Now the vocabulary makes sense because it labels something they already handled. Diameter is the line they kept measuring across. Circumference is the string they wrapped around everything. Radius explains why the pattern holds regardless of the object’s size.
Instead of introducing ideas, your Pi Day study is organizing their experience.
The activities in this printable will extend the investigation that just took place. Don’t skip the first part or you will miss a key part of the discovery.
- Measuring problems now lets them test whether the rule works when they calculate instead of wrapping a string.
- Fraction activities connect when they cut a pie and want equal shares.
- The hunt pages keep them looking for circles long after the table is cleared. Even history matters more because they understand people long ago noticed the same mystery they did.
You are not assigning math.
You are giving language to something they already proved.
Ready to Try This Pi Day Study at Home?
Instead of asking kids to trust math, you let them see math at work in the real world. The printable simply helps them organize and extend what they discovered, so it lasts longer than a single exciting moment at the table.
Download the Pi Day Study Curious Quest Kit and let it guide them through understanding what they just uncovered and how mathematicians describe it.
Grab it here:
Ending Your Pi Day Study in the Kitchen
End your Pi Day study at dinner… instead of the traditional sweet pie, why not choose a pizza pie. A homemade Lion King pizza brings circles back again. They are everywhere … the crust, the pepperoni, even the eyes. By this point, nobody will need convincing anymore. They will start dividing slices evenly, comparing sizes, and pointing out the distance around the pizza without prompting. The day will have come full circle, literally. Math will move from study to real life, which is exactly where kids understand it best. You can find the recipe here.
Wrapping Up
By the end of the day, nobody will be talking about 3.14 anymore.
They will be noticing circles.
They will be estimating before measuring.
They will be checking fairness when slices are cut.
They will be spotting the same pattern on a clock, a wheel, and their dinner.

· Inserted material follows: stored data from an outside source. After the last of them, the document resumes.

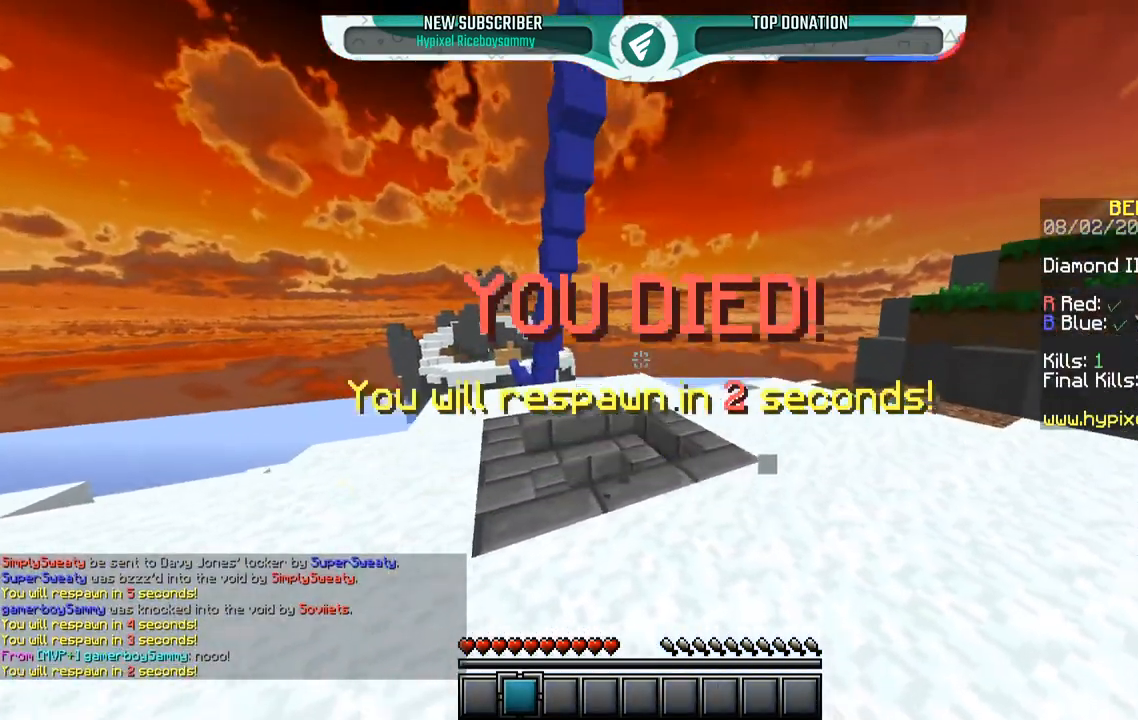
{"keys": ["s"], "mouse": ["left"], "events": [[267, "mouse_left", "up"], [367, "a", "up"], [500, "mouse_left", "down"]]}
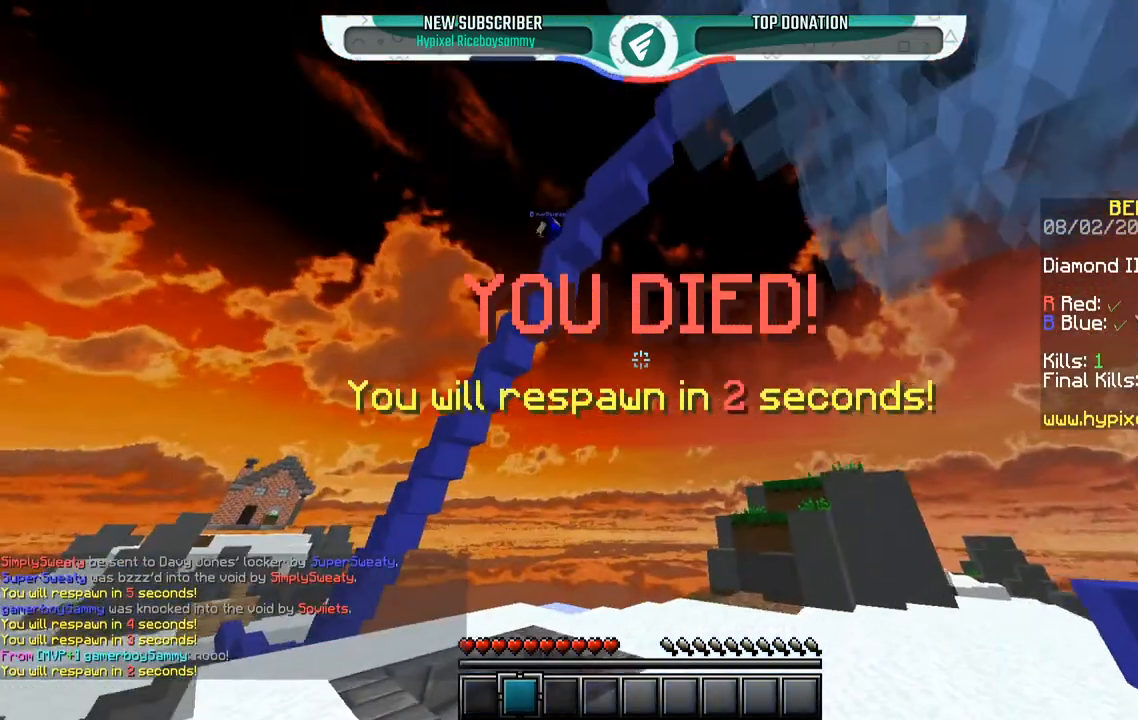
{"keys": ["s"], "mouse": ["left"], "events": []}
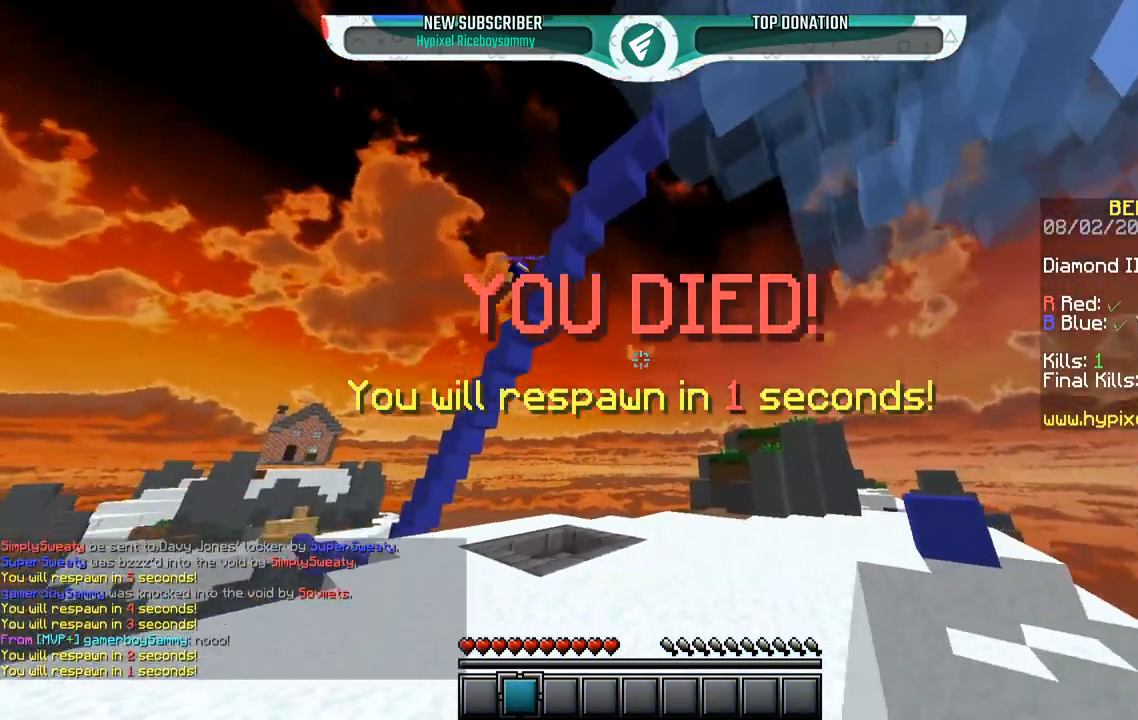
{"keys": ["s"], "mouse": [], "events": [[333, "mouse_left", "up"]]}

That is what a good Pi Day study does. It turns a number into something they recognize in the real world. Not memorized once and forgotten, but seen again and again in ordinary life. This Pi Day study succeeds because it flips the order kids usually experience math. Normally, you learn a rule, practice it, and hope it connects to life. Here they experience, notice, name, and understand.
And long after Pi Day passes, they will keep catching circles quietly behaving the same way… and smiling when they do.
If you want to keep the fun going, check out the Sir Cumference series. It was one of my boys’ favorites. This is such a fun way to make math concepts relatable and interesting.
I hope this gave you a simple way to make your Pi Day study both fun and memorable with your kiddos.